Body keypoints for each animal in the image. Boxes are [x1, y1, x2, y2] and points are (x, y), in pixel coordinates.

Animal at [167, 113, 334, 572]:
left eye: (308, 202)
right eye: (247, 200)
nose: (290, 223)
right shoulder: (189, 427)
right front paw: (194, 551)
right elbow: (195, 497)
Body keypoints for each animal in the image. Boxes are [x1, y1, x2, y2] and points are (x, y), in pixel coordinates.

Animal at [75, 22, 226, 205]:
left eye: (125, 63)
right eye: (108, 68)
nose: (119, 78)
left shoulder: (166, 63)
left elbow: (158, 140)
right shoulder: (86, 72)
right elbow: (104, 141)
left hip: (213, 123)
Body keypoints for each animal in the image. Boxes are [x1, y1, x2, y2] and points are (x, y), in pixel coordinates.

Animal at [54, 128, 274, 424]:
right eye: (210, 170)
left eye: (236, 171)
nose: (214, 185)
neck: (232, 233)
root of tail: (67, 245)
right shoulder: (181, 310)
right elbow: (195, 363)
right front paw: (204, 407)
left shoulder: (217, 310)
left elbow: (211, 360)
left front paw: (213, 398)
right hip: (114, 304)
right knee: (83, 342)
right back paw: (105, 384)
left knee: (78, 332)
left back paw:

_How to complete this task:_ Nothing should be altered. Set down all the data again.

_The completed task:_
Body keypoints for each animal in the image. Boxes are [x1, y1, x2, y2] and points are (x, y), in pixel coordinates.

Animal at [167, 113, 334, 572]:
left eye: (308, 202)
right eye: (247, 200)
nose: (290, 223)
right shoulder: (189, 427)
right front paw: (194, 551)
right elbow: (195, 497)
Body keypoints for each animal in the image. Boxes are [x1, y1, x2, y2] and points are (x, y), in pixel coordinates.

Animal at [75, 22, 226, 205]:
left eye: (125, 63)
right eye: (108, 68)
nose: (119, 78)
left shoulder: (166, 63)
left elbow: (158, 140)
right shoulder: (86, 72)
right elbow: (104, 141)
left hip: (213, 123)
Body keypoints for each animal in the image. Boxes are [x1, y1, x2, y2] and points are (x, y), in pixel coordinates.

Animal at [54, 128, 274, 424]:
right eye: (210, 170)
left eye: (236, 171)
nose: (214, 185)
neck: (232, 233)
root of tail: (67, 245)
right shoulder: (181, 310)
right elbow: (195, 363)
right front paw: (204, 407)
left shoulder: (217, 310)
left elbow: (211, 360)
left front paw: (213, 398)
right hip: (114, 304)
right knee: (83, 342)
right back paw: (105, 384)
left knee: (78, 332)
left back paw:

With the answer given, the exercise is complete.